While her husband climbed the political ladder in Washington, Ethel battled personal tragedy when both her parents were killed in a 1955 private plane crash. But Ethel, known for her bubbly and vivacious spirit, publicly showed little of her grief. Instead, she poured herself into taking care of her growing family—and helping her husband and in-laws run their political campaigns.

After the 1956 Democratic National Convention, Robert and Ethel bought Hickory Hill—a mansion in McLean, Virginia—from Robert's brother John to help house their growing family. Parties and gatherings at the 13-bedroom Hickory Hill manor were numerous, legendary and unbound under Ethel's energetic eye.

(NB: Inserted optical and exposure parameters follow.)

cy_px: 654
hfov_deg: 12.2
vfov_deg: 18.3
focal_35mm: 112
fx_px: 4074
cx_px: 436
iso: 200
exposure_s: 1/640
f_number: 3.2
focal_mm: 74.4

With a growing devotion to family politics, Ethel was among the Kennedys who campaigned for John as he ran for U.S. president. In 1960, John F. Kennedy won the election and appointed Robert to be attorney general.

Following John F. Kennedy's 1963 assassination, Ethel supported her husband while he campaigned for and won a seat in the U.S. Senate. Ethel was a likable presence, and her personality generally won over the public. Known for her no-nonsense, candid demeanor, she was also adept at handling the press. Despite reputed behind-the-scene family squabbles, she embraced her identity as a Kennedy and her lighthearted humor was a good match for the more serious Robert.

Tragic Assassination

Like his brother, Robert decided to enter the presidential race. Determined to win the 1968 election, Ethel and the rest of the Kennedy family geared up for the campaign trail. Ethel, three months pregnant with their 11th child, was again by Robert's side. But in that same year, 1968, immediately after he won the California Democratic primary, Robert F. Kennedy was shot repeatedly in a Los Angeles. He died the next day. In 1969, Sirhan Sirhan was convicted for Kennedy's murder.

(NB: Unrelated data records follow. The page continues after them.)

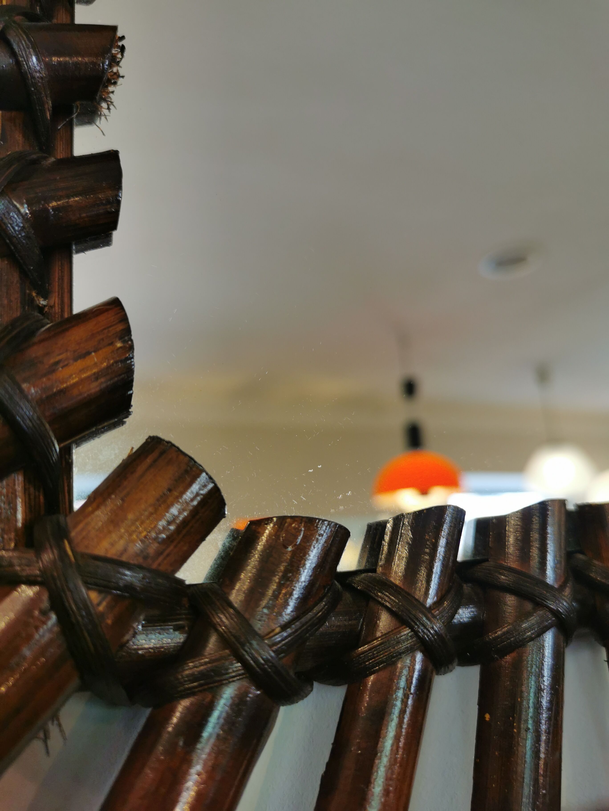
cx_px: 304
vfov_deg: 65.3
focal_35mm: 27
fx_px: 633
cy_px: 406
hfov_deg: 51.4
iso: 64
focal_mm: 5.58
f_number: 1.8
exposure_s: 1/100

Ethel and Robert's last child, Rory, was born several months after her father's murder. Ethel came to focus much of her time and energy on various social causes, most notably founding the Robert F. Kennedy Center for Justice and Human Rights and working with the Bedford Stuyvesant Restoration Project in Brooklyn. 

However, in the 1980s and 1990s, she endured more personal misfortune. In 1984, her son David was found in a Palm Beach, Florida hotel room, where he fatally overdosed on drugs. Her grief was compounded in 1997 when another son, Michael, died in a skiing accident. And in 2002, her nephew Michael Skakel was tried and convicted for the 1975 murder of his then-neighbor Martha Moxley. He was released in 2013 when a judge decreed that he hadn't received an adequate defense, with prosecutors continuing to push for a reinstatement of the conviction.

Personal Life and Documentary 

Ethel's deep friendship with singer Andy Williams—who began to escort her to events after her husband's death—was scrutinized over time by media outlets. Many speculated about Williams's own rocky marriage and believed that he was having an affair. Williams and his wife would later divorce and he remarried another woman. In the end, with rumors of other relationships with footballer Frank Gifford and politician Hugh Carey, Ethel refused to remarry, citing her Catholic faith. The widowed Kennedy and Williams continued to remain platonic friends, which he had always maintained was the extent of their relationship. 

At the Sundance Film Festival, Rory Kennedy released a documentary on her mother's life in early 2012 entitled Ethel, which later found a home at HBO. More than two years later, Ethel Kennedy was awarded the Presidential Medal of Freedom from President Barack Obama. In previous years Ethel had also endorsed Obama during his candidacy, stating that he reminded her greatly of her late husband.